На самом деле я едва сдерживаюсь, чтобы не разреветься, когда моя девочка сидит на коленках Деда Мороза и рассказывает стишок, чтобы получить вожделенный мешок конфет.
— Мама, я рассказала! — после того, как все подарки выданы, Машка подбегает к нам и лезет к отцу на руки — Вот! Охраняй!
Я получаю большой новогодний подарок, выданный дочке и, пользуясь моментом, фоткаю ее на руках у Вовы. Потом вдруг понимаю, что это первая фотка мужа в моем телефоне. До сих пор я ни разу его не фотографировала… не фотографировала их с Машкой. Найдется в семейном альбоме хоть одно их совместное фото?
Я помню фотосессию на свадьбе, помню фотосессию «В ожидании чуда», где я усиленно изображаю счастье в пафосной и наигранной студии. Помню наши с Машкой фотосессии, которые я, как и подобает матери из богатой семьи, заказывала по каждому более-менее важному поводу.
Но я ни разу не звала на них мужа… а он не просил.
— Мария, звезда моя, — в невеселые мысли врывается манерный голос няня, — ты была неподражаема! Теперь повтори это на городской елке — и мы сможем открыть кондитерский ларек!
Маша заливисто хохочет, и я не могу сдержать улыбку. Для нее Евгений — как большая мультяшка.
— А теперь давайте общий снимочек! — командует нянь.
Я замираю, как кролик перед удавом, понятия не имея, что делать.
— Ну же, мамочка, подсаживаемся поближе, давайте-давайте, пока никто не загородил эту роскошную елку! Так… хорошо. Мария, поправь маме рога!
Он фотографирует сначала на зеркалку, а потом и на мой смартфон. И уже потом, когда мы ждем Машку с танцев, я долго сижу в холле и смотрю на это фото. Оно словно из другого мира, из жизни, которой никогда не было. Улыбающаяся во все редкие молочные зубы Машка, обнимающая нас с Никольским. Странное семейное фото… от него одновременно горечь и сладость. Главное мое сокровище среди воспоминаний на данный момент.

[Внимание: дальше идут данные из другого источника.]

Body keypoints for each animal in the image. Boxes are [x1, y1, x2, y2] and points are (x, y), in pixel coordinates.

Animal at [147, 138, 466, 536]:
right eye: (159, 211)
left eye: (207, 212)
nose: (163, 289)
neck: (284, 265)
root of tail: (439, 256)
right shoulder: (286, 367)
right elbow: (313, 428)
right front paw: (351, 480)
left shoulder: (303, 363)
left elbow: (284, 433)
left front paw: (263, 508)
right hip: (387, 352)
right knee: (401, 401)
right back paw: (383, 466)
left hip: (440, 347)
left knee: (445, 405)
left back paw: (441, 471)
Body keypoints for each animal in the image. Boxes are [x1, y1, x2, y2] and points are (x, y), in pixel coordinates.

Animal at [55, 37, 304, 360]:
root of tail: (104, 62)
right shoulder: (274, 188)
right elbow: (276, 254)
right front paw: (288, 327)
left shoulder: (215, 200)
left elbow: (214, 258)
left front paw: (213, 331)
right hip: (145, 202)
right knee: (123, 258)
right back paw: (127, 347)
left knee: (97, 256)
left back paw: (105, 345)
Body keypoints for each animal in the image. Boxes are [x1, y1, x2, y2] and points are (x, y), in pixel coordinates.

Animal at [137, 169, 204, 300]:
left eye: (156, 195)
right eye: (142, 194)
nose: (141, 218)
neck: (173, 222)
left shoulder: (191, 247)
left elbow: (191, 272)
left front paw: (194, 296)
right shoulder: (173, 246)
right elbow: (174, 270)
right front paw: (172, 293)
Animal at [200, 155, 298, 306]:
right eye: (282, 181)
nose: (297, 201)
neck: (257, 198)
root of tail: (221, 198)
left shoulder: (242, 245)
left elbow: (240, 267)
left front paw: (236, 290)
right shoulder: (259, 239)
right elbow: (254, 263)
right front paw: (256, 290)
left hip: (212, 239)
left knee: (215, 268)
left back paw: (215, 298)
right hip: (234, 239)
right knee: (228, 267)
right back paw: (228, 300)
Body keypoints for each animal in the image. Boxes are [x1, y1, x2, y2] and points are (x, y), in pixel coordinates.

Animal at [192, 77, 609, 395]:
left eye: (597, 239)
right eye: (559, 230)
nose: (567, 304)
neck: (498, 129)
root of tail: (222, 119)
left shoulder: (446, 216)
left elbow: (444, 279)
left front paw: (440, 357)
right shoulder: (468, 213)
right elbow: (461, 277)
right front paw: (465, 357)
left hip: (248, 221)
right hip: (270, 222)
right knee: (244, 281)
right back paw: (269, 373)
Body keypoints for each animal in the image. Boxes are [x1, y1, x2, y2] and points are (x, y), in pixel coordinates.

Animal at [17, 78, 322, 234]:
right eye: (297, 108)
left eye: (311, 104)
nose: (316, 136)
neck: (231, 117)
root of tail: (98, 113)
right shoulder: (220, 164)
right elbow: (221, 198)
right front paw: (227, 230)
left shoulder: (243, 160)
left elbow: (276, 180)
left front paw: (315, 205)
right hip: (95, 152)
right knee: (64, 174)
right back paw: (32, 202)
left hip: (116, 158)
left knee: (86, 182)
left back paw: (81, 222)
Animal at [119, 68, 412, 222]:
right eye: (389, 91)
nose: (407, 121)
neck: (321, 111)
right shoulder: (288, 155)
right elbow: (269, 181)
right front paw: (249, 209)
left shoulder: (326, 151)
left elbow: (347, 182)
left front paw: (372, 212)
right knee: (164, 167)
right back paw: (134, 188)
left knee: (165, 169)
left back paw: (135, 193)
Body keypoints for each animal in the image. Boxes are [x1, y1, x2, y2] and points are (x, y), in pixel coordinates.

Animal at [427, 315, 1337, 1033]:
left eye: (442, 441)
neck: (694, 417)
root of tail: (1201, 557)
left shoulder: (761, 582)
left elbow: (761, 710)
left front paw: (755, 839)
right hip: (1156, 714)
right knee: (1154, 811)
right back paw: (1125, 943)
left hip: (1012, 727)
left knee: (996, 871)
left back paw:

— Я сейчас начну жевать ремень. — Вовин голос вытаскивает меня из размышлений. — Сколько можно плясать?
Я тоже до ужаса голодная. Водитель привез нам кофе на вынос, но ничего съестного не нашел. До конца праздника полчаса, совсем скоро детей можно будет одеть и вывести на улицу, чтобы посмотреть на салют, а потом разобрать по домам. А мне еще предстоит добираться до дома, готовить ужин и пересматривать фотки с праздника, слушая звенящую тишину одиночества пустой квартиры.
— Давай детячий подарок расковыряем, а? — предлагает Никольский.
— Давай.
Я очень надеюсь, что Машка не заметит, что мы стащили из ее подарка пару-тройку конфет. Главное не трогать ее любимые и все будет пучком. Только самоубийца может съесть «киндер» из новогоднего подарка.
— Хочу с белой начинкой, — говорю я, заглядывая в мешок.
— А я с орехами. Помнишь, как мы съели «Барни» из ее подарка?
— Не напоминай! — Я делаю круглые глаза.